The CMOS device consists of an array of CCDs covered with a functionalised membrane. Changes in the concentration and two dimensional distribution of hydrogen ions are detected by charge accumulation. In addition to monitoring the pH distribution, the device also yields optical images of the test sample.

The sensitivity of the pH imaging sensor is 100 times greater than ISFET devices and enables the determination of pH differences of 0.0001 pH. ‘High sensitivity is possible because we accumulate charge over well-defined periods of time,’ said Sawada. ‘The charge transfer is repeated many times, which gives huge improvements in signal to noise ratio.’

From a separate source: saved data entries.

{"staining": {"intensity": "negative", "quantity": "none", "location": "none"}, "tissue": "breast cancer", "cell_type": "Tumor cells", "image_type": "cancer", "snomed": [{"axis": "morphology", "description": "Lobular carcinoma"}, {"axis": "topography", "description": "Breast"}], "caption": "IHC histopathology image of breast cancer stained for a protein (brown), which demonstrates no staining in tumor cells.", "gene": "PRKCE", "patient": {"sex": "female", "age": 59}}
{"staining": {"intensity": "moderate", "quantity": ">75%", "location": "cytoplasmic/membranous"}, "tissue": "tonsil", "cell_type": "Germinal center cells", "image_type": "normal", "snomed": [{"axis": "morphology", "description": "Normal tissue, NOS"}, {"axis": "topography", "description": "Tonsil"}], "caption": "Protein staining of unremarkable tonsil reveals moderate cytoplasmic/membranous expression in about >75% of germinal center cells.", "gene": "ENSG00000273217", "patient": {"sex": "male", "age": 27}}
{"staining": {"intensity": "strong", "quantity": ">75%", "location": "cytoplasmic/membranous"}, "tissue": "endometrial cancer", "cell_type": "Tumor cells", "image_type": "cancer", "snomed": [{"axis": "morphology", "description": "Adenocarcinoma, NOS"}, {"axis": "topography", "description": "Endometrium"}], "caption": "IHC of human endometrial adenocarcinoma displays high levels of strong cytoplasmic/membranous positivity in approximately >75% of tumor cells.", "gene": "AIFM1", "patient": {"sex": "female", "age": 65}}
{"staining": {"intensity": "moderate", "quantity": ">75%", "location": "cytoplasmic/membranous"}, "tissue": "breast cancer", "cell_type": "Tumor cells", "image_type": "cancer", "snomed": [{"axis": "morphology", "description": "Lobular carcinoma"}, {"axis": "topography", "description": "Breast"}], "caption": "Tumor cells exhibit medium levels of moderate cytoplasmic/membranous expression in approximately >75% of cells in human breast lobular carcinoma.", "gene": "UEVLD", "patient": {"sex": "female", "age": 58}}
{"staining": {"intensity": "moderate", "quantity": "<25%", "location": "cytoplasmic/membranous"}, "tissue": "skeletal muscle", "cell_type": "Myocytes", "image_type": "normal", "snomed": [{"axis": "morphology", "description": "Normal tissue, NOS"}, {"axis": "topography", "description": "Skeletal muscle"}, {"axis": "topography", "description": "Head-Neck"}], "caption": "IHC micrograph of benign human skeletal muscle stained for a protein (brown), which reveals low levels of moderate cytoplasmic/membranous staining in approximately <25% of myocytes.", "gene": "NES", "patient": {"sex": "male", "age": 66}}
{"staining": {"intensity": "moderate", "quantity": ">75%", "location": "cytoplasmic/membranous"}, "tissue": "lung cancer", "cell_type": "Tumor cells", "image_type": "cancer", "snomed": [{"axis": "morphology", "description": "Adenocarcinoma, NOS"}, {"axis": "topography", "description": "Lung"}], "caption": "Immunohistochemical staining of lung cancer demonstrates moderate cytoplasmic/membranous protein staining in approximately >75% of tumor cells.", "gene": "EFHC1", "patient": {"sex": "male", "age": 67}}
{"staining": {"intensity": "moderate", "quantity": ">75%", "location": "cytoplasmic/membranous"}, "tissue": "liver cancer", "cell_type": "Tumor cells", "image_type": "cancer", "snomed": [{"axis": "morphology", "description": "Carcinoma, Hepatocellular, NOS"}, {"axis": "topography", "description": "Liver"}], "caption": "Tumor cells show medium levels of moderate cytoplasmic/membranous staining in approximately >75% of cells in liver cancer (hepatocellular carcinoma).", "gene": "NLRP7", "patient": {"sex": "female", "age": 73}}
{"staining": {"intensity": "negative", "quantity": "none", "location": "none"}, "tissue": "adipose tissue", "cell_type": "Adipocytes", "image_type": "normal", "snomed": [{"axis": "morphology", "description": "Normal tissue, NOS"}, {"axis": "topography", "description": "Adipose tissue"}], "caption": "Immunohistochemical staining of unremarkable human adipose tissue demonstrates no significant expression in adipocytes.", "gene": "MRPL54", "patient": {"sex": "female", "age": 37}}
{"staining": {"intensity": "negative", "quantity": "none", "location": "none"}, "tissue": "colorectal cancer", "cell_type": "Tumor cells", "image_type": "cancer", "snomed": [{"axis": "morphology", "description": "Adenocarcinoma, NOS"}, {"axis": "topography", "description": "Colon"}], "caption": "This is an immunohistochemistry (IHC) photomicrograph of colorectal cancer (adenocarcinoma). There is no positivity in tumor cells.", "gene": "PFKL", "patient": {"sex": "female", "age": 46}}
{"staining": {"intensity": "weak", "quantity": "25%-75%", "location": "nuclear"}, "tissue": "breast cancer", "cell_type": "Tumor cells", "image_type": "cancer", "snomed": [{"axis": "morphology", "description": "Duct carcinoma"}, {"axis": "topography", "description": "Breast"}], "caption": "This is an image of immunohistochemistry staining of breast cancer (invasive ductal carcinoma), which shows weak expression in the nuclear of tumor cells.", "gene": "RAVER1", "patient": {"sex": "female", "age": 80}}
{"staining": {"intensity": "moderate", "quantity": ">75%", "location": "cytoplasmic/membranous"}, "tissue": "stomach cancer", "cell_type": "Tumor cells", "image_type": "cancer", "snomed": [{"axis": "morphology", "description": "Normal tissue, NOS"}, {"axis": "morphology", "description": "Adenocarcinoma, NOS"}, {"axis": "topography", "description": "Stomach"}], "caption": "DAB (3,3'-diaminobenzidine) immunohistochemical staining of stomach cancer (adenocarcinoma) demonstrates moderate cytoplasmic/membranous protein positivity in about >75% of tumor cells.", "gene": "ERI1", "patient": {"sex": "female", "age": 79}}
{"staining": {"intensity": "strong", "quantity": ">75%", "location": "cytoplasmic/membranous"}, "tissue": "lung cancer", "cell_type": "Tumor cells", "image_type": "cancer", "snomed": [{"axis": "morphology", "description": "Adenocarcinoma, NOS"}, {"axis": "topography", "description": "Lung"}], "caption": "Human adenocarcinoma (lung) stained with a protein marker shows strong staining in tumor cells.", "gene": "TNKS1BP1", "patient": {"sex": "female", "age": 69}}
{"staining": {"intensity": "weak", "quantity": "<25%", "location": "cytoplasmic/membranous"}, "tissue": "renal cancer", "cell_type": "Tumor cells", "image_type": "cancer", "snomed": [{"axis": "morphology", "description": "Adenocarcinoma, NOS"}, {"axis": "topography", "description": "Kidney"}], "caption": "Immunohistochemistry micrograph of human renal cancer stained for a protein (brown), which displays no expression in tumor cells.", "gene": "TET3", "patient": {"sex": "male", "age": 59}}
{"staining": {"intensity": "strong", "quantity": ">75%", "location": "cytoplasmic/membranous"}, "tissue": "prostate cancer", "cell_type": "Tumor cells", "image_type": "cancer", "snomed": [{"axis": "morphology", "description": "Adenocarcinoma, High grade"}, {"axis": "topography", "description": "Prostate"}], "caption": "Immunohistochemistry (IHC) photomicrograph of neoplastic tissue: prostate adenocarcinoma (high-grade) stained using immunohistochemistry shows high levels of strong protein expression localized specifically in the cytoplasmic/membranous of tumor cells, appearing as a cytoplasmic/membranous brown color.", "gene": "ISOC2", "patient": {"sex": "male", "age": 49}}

The current pH image sensors consist of 128 x 128 pixels, each with a sensing area of 10 x 25µm. Sawada and his group are developing pH image sensors with one million pixels, with each pixel being 10 x10µm. Sawada has also launched a pH imaging consortium to address issues related to ion image sensing. He said: ‘In the future, plans include pH imaging devices for visualising the movement and distribution of other ions including calcium and sodium.’

Sawada's group has recently reported on the use of the sensor for real-time imaging of acetylcholine (ACh) enzyme reactions. ‘We imaged changes in the distribution of Ach when nerve cells are stimulated with KCL,’ said Sawada. ‘Insights in the variation of the concentration of ACh may lead to new methods for the treatment of Alzheimer’s disease.’